According to the financial sector on the 7th, total credit loan balances across the industry rose last month for the first time since November of last year. The increase was especially pronounced at The five major banks. As of the end of last month, the five banks' combined personal credit loan balance stood at 104.9 trillion won, up 2.1 trillion won from the end of the previous month. In just three business days this month, it also increased by 989.4 billion won from the previous month.
A financial industry official said, "As funds are moving rapidly into the stock market, demand for speculative investing using credit loans and overdraft accounts is rising." The official added, "Margin loan balances, which reflect borrowing from securities firms to invest in stocks, have also surpassed 38 trillion won."
Financial authorities are watching closely to see whether speculative stock buying will not remain just a side effect of the stock market rally, but instead lead to a sharp rise in credit loans.
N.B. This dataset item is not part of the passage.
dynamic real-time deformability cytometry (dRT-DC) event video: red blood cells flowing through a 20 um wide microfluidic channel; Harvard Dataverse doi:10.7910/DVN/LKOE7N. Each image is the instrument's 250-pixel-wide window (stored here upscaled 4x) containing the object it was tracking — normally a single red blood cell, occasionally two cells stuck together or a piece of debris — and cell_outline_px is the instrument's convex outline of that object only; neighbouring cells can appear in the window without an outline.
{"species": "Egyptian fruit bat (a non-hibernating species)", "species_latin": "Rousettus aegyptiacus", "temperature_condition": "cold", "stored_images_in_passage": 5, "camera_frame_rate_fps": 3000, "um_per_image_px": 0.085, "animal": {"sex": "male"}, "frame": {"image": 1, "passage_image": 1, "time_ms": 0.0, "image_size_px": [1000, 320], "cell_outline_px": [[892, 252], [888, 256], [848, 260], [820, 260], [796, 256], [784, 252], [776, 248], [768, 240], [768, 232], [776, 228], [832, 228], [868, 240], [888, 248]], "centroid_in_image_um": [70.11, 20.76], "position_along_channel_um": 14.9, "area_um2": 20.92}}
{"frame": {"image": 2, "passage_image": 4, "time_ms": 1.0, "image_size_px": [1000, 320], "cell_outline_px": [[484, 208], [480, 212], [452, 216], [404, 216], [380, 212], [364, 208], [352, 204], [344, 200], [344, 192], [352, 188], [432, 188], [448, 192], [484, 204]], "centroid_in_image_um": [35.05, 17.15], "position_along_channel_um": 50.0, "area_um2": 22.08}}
When recently launched leveraged ETFs tied to Samsung Electronics and SK hynix showed signs of overheating, the FSC convened a review meeting with financial investment industry officials on the 5th. The FSS has also begun examining Mirae Asset Securities, which sold public offering subscriptions for SpaceX, to determine whether there was any mis-selling or false or exaggerated advertising.
However, credit loan regulations have already been tightened, and recent loan rate increases have been steep, making it difficult to introduce additional restrictions. Under last year's June 27 measures, the government limited credit loan ceilings to within 100% of a borrower's annual income. In addition, the third-stage stress DSR has been implemented, applying an additional interest rate of at least 1.5 percentage points. The stress DSR is a system that calculates borrowing limits by adding a premium to loan rates to reflect the risk of future interest rate changes.
A financial authority official said, "Regulations are already tight, so it does not seem to be the stage for additional measures right now." The official added, "We will monitor conditions on a daily basis and review household lending trends with the banks before making a decision."
Concerns over high interest rates are also growing as the Bank of Korea's possible shift toward monetary tightening is being discussed. As of the 5th, the five major banks' mixed-type mortgage rates, based on five-year bank bonds, were recorded at 4.39% to 7.33% per year. Compared with 4.40% to 7.00% on the 8th of last month, the upper end of the range rose by 0.33 percentage point in just one month. It is the first time in about three years and eight months, since late October 2022, that fixed rates at the five major banks have exceeded 7.3%. Credit loan rates also stood at 4.31% to 5.93% per year, based on Grade 1 borrowers and one-year maturities, bringing the upper end close to 6%.
A financial industry official said, "There are also forecasts that the Bank of Korea could raise the benchmark rate in both July and August." The official added, "Borrowers who have taken on aggressive speculative stock buying may face a heavier interest burden."